O objeto do recurso foi delimitado do seguinte modo:
«(…) Está em causa a inconstitucionalidade das normas contidas na interpretação normativa e aplicação dos artigos 150.º do CPTA e dos artigos 615.º, n.º 4 e 662.º, n.º 1 do CPC à luz dos parâmetros constitucionais contidos no artigo 20.º, n.º 1 e n.º 4 da Constituição da República Portuguesa, por ter como resultado prático vedar em absoluto ao recorrente o direito fundamental a um grau de recurso ou à dupla jurisdição e, concomitantemente, ser violado o direito subjetivo do recorrente à tutela jurisdicional efetiva e ofenderem ainda o princípio da igualdade e da proporcionalidade.
(…) A interpretação normativa e aplicação que vem feita das referidas disposições normativas, também viola o princípio do direito ao processo justo, previsto no artigo 10.º da Declaração Universal dos Direitos do Homem (vigorando a mesma em Portugal, sendo inclusive parâmetro de aferição dos direitos fundamentais, pela previsão especifica do artigo 16.º, n.º 2 da CRP) e no artigo 6.º, n.º 1 da Convenção Europeia dos Direitos do Homem (ratificada por Portugal)».
2. Pela Decisão Sumária n.º 80/2021, decidiu-se, ao abrigo do disposto no artigo 78.º-A, n.º 1, da LTC, não conhecer do objeto do recurso, com a seguinte fundamentação:
«A questão delimitada como objeto do recurso reporta-se a interpretação extraída da conjugação dos «artigos 150.º do CPTA e dos artigos 615.º, n.º 4 e 662.º, n.º 1 do CPC».

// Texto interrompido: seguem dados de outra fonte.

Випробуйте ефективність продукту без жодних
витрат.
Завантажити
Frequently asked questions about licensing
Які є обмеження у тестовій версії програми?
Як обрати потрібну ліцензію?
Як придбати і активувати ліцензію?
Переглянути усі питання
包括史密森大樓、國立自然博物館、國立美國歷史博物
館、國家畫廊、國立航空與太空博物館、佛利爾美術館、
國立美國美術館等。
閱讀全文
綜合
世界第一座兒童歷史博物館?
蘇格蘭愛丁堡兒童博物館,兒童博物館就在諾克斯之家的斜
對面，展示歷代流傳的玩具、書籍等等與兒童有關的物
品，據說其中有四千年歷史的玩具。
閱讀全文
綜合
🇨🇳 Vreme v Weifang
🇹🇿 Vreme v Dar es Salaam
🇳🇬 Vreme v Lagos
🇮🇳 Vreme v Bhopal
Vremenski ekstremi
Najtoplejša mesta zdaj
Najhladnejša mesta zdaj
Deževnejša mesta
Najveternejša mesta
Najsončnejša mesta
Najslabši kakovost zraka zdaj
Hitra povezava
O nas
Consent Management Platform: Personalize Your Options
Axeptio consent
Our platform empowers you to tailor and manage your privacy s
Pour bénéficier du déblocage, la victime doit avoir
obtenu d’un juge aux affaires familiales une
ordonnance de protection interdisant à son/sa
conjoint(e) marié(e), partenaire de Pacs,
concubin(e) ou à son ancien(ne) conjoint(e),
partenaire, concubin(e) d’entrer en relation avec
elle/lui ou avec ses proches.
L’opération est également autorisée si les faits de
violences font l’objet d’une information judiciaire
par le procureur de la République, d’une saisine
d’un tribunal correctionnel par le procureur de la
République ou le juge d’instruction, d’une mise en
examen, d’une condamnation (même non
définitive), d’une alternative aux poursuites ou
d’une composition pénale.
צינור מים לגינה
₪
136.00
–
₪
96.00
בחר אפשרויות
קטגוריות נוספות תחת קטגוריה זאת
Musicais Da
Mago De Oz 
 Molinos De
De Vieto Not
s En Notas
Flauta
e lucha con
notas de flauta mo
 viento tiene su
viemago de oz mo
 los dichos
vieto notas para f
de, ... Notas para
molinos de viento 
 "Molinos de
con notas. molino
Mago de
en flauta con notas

Ora, independentemente de qualquer outra apreciação sobre os demais pressupostos de que depende a admissibilidade do recurso, designadamente o respeitante à natureza obrigatoriamente normativa do objeto do recurso de constitucionalidade – que, diga-se, manifestamente não se observa no presente caso –, verifica-se, desde logo, que o acórdão aqui recorrido não adotou, como integrante da sua ratio decidendi, qualquer critério normativo extraído dos segmentos dos aludidos preceitos legais.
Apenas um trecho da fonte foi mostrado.